I've admittedly been TWITCHING to post a success story, especially after the rabid fighting that went on behind the scenes for this particular entry! Enjoy, in the author's own words:
After a year of writing my 1960s-set YA novel The Astronaut's Daughter, I decided to dip my toes in the submission world by promptly signing up for three blog pitch contests in September 2012. By the month's end, I was drowning in feedback, but that's exactly what I wanted: feedback--and possibly some agent attention--before I started querying. I received quite a few requests from agents, a mix of fulls and partials.
The Authoress' Baker's Dozen contest rolled around just as agent responses (er, rejections) started rolling in. I'd been an avid commenter during the monthly Secret Agent contests, and since my MS was ready to go, I entered. A few names on the list were too good to pass up. Getting through to the final round felt like a victory in itself; I'd read about this contest for two years and knew how competitive it would be.
Now, because I had a bit of contest knowledge from my busy September, I assumed (wrongly) that the day the BD contest went live, the agents would leisurely peruse and comment on the entries throughout the day. I was quite proud of myself for having just set an appointment for an HVAC company to clear out the ductwork in my house, when a fellow writer (Baker's Dozen success story Helene Dunbar, who I met through Miss Snark's critique partner match up) emailed me about the bids on my MS. Then I saw the twitter interactions: are you seeing what's happening on Miss Snark's blog?!
Bidding for my entry closed out in just a few minutes, with some bickering between the agents (playfully, I'm told, though with agents you never know). Besides the winning agent, I received 4 more requests from Baker's Dozen. Within days, Authoress was emailing me that the agents wanted to know why I hadn't sent the MS. They were EAGER! In the time between entering the contest and the actual bidding, I'd heard back from several agents from previous submissions who pointed out the same weakness in my story.
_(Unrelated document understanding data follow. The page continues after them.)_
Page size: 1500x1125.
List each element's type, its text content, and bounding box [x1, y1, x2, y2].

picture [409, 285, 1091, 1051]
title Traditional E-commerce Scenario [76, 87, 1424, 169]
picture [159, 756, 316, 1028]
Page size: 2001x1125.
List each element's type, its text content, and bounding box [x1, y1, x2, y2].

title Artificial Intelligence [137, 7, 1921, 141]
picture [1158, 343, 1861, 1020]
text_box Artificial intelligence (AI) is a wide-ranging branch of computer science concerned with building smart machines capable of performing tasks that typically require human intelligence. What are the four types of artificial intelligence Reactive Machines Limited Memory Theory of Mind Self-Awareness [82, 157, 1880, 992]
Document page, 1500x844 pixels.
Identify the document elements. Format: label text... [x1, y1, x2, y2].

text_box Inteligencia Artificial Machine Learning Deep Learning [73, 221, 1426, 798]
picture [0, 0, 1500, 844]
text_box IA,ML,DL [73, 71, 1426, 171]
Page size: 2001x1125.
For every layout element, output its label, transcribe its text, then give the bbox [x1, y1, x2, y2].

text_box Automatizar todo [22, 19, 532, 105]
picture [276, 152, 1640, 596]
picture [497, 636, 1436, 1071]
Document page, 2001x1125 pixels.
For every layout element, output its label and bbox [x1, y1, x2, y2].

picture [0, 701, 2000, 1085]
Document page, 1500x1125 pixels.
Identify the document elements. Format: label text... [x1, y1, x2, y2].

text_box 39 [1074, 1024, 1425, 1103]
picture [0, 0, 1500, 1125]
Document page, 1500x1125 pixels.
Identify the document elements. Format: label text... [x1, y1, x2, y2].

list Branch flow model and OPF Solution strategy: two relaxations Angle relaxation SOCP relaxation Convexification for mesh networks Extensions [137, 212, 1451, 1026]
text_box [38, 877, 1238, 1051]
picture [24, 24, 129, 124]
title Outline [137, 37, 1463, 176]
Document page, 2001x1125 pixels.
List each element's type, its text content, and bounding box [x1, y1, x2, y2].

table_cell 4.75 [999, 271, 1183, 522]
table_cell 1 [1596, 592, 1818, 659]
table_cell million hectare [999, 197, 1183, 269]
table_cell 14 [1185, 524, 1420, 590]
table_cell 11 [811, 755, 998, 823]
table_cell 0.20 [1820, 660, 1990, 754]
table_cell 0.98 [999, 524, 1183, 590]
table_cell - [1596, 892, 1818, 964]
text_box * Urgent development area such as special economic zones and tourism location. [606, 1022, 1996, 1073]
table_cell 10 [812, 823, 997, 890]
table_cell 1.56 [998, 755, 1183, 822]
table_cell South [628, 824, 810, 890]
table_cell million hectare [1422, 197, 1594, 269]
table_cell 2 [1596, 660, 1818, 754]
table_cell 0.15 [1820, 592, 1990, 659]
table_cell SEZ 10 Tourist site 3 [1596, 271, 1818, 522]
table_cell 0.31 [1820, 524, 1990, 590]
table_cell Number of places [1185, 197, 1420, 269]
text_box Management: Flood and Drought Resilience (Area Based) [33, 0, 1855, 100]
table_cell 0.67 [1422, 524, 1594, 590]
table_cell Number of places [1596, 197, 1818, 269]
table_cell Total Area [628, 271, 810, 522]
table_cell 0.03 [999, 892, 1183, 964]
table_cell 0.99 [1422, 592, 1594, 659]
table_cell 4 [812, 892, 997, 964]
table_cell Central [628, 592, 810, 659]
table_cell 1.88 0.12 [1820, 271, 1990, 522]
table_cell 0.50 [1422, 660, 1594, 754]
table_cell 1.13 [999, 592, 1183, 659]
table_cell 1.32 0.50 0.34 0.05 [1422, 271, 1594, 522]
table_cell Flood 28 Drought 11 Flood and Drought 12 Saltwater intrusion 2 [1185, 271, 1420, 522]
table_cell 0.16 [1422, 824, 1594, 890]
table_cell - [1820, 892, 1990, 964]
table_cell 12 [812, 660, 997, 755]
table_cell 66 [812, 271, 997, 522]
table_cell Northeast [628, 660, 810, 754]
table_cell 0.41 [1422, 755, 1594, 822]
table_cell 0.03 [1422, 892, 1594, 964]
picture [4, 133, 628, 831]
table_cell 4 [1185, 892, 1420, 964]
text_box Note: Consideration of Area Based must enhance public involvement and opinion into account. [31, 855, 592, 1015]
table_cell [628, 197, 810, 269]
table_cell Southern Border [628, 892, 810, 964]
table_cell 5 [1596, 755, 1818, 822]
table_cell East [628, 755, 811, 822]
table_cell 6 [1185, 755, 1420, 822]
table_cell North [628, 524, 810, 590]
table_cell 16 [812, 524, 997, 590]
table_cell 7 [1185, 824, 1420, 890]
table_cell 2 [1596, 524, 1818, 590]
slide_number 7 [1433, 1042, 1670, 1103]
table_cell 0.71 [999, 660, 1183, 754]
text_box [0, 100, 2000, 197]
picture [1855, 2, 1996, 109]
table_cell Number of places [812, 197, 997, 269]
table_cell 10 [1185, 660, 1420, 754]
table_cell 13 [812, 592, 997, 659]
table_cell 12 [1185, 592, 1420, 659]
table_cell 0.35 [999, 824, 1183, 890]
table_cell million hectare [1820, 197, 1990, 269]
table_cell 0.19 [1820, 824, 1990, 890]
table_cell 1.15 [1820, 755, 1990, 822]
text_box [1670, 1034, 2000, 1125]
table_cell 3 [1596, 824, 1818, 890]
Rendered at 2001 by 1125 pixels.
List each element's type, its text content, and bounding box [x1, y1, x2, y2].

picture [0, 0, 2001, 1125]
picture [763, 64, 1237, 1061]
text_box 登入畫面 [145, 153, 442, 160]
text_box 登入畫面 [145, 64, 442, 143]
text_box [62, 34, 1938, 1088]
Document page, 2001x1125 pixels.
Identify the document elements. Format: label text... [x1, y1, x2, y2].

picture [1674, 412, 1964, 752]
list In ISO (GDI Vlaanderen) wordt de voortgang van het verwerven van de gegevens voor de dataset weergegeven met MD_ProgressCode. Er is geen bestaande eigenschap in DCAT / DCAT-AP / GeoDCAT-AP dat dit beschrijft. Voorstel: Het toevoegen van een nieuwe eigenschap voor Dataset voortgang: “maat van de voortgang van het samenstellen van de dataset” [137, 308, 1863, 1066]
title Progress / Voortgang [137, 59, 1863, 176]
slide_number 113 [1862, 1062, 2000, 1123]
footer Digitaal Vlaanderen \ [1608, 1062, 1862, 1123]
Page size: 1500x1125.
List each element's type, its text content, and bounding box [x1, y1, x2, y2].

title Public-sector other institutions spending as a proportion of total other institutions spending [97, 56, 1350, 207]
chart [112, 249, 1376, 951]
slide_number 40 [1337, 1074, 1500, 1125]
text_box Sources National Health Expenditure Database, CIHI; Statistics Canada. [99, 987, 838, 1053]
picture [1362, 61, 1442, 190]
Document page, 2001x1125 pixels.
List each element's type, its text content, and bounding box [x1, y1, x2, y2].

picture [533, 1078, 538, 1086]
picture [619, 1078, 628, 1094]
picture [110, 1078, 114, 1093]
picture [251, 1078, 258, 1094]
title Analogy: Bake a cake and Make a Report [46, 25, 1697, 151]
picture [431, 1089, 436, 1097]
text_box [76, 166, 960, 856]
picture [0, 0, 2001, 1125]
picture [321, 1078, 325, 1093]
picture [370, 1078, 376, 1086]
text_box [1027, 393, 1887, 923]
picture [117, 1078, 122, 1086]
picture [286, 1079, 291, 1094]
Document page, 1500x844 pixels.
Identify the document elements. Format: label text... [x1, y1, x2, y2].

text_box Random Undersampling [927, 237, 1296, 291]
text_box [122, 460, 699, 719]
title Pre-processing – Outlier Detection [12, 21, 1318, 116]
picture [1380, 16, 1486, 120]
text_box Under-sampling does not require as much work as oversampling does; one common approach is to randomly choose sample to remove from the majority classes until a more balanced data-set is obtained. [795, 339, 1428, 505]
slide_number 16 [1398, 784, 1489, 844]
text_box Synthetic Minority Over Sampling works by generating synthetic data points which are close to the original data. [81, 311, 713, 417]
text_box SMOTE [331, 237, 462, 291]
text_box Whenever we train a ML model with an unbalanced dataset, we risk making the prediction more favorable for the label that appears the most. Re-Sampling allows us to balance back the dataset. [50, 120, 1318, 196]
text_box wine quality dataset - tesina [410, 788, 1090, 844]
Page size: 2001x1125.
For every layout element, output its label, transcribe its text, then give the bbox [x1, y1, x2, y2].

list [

While my MS was technically complete, I knew that changes were needed. I contacted the agents to let them know I could send now, as-is, or if they were willing to wait a few weeks, I could incorporate my revisions and send then. The winning agent suggested I take my time and send it in the new year, given December is a slow time for publishing. She agreed I should offer up my best work.
I revised, sent to readers, made corrections, and sent the MS out in mid-January. I received one rejection right away (it hurt too, she is a really good agent). I was sure I'd need to overhaul it again, but I wanted to wait for the other rejections before picking it apart. (To pass the time, I played a lot of Halo 4 multi-player and read non-fiction books on American wars--latent aggression to deal with...) The first week of February, the winning agent emailed me with an offer. I was shocked! The east coast was prepping for a blizzard, so she suggested we set up a call for the following Monday. I nudged the other agents, and received a request for a call with a second agent, who had been involved in the fierce and fast bidding. Both of them encouraged me to reach out to their clients, and that almost made the decision more difficult. Their clients LOVE them--like gushing, raving, exploding with joy kind of affection. I spent a few days frantically sending out twitter DMs and trading emails with other writers.
In the end, I signed with Sarah LaPolla of Curtis Brown, Ltd. She'd won the Baker's Dozen bidding war, she'd hounded Authoress about when I was sending my MS, she'd given me the luxury of editing through to the new year, and her enthusiasm practically reached out through the phone. In our call, she kept bringing the conversation back to specifics about my book, what she liked, how we could strengthen it, and its future in the market. I'm still shocked, but so excited. I'm grateful for this blog for helping me craft a query and an opening page, and of course for the contest. Thank you Authoress for all you do!